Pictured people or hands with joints
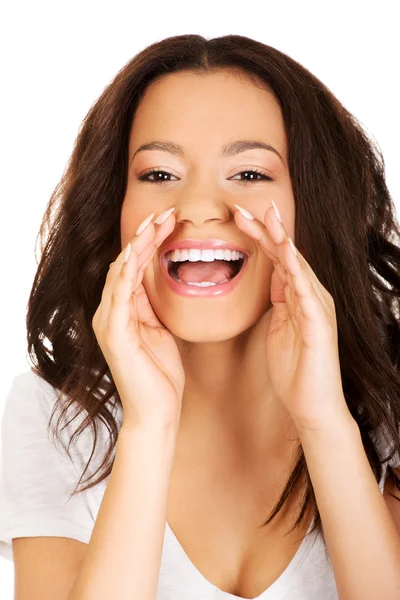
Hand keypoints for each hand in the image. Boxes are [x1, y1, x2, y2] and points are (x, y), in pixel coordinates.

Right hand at [92, 209, 184, 429]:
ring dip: (138, 247)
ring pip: (120, 273)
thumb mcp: (161, 332)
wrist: (157, 412)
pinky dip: (127, 274)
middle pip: (125, 263)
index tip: (171, 221)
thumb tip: (161, 282)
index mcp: (123, 312)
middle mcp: (110, 313)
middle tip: (167, 213)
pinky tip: (138, 255)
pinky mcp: (113, 335)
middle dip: (145, 236)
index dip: (150, 242)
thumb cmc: (161, 375)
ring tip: (157, 224)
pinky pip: (119, 297)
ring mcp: (109, 323)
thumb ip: (154, 308)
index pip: (134, 267)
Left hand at [234, 200, 351, 431]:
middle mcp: (311, 296)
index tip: (235, 218)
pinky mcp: (319, 323)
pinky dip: (295, 270)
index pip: (276, 259)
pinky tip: (284, 252)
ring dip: (281, 240)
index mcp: (298, 297)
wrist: (314, 406)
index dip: (257, 237)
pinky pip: (306, 291)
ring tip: (267, 217)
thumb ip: (278, 304)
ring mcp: (317, 308)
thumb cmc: (296, 370)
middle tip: (242, 208)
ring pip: (297, 266)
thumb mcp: (279, 329)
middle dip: (266, 229)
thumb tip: (268, 284)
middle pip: (286, 254)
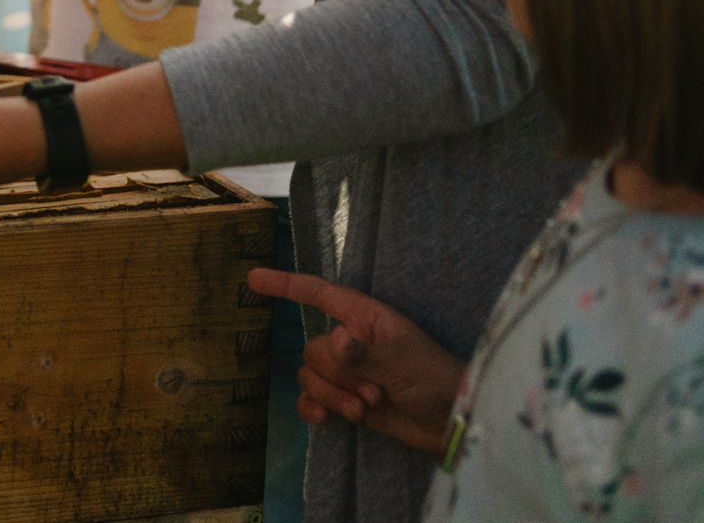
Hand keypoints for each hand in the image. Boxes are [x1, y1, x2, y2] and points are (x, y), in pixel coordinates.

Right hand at [247, 268, 463, 455]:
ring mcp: (347, 373)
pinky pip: (311, 400)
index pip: (318, 294)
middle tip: (373, 393)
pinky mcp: (346, 401)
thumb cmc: (434, 379)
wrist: (451, 423)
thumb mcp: (402, 362)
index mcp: (364, 319)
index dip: (285, 285)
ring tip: (364, 409)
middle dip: (337, 376)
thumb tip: (333, 339)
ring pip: (311, 377)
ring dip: (333, 396)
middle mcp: (350, 342)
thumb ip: (364, 353)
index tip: (252, 279)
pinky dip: (315, 409)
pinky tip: (326, 420)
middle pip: (314, 350)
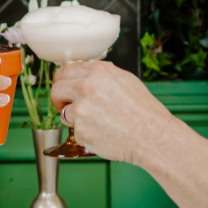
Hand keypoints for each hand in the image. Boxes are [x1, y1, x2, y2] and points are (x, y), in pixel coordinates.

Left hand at [50, 62, 180, 166]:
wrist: (151, 135)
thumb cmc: (143, 111)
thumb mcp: (124, 80)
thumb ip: (100, 76)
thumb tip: (84, 77)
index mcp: (97, 72)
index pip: (64, 71)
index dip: (61, 81)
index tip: (63, 88)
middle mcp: (86, 88)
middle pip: (56, 90)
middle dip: (60, 99)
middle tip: (67, 106)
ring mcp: (81, 111)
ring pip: (64, 113)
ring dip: (75, 118)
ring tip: (97, 122)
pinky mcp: (81, 131)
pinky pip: (75, 132)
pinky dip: (86, 134)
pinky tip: (103, 133)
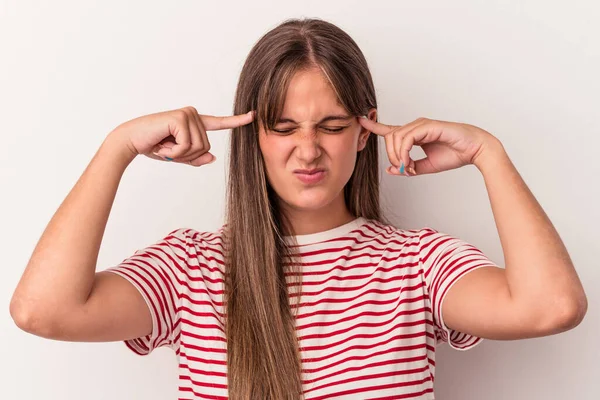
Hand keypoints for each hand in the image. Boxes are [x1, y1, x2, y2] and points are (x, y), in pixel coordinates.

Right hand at [110, 106, 253, 166]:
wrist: (131, 141)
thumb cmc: (154, 147)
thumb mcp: (179, 156)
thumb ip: (196, 157)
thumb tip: (213, 157)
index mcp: (195, 122)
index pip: (219, 123)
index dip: (237, 121)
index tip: (253, 116)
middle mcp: (193, 115)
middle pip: (206, 147)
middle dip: (187, 155)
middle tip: (167, 148)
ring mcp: (188, 114)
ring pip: (198, 147)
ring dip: (179, 154)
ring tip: (164, 145)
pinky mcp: (180, 118)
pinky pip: (187, 146)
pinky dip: (174, 152)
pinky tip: (162, 144)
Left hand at [358, 116, 498, 175]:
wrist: (474, 151)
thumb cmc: (453, 155)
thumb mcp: (425, 166)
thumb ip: (408, 167)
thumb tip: (391, 170)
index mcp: (414, 134)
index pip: (389, 129)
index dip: (374, 126)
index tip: (360, 121)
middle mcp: (415, 127)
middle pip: (390, 138)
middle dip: (391, 156)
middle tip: (403, 170)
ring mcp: (421, 125)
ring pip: (396, 138)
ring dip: (397, 157)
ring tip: (408, 168)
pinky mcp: (427, 126)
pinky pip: (406, 139)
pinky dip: (404, 152)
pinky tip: (409, 163)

* _To do_
Give back exactly the lines above that run from the one with "pinky tip: (326, 420)" to the one with "middle dip: (60, 99)", including both, with the pictures left out.

* _Solution_
pinky tip: (326, 420)
middle pip: (314, 350)
Hand keypoints for each hand in the image. Boxes are [x1, y1, x2, y2] and points are (x, y), in pixel coordinates.

Left hand at [50, 62, 180, 166]:
wrist: (151, 135)
thumb cmc: (143, 111)
thumb mcp: (124, 80)
thumb ip: (100, 76)
thumb tip: (84, 77)
index mcp: (97, 72)
index pip: (64, 71)
index dip: (61, 81)
index tip: (63, 88)
middle mcp: (86, 88)
middle pip: (56, 90)
middle dip: (60, 99)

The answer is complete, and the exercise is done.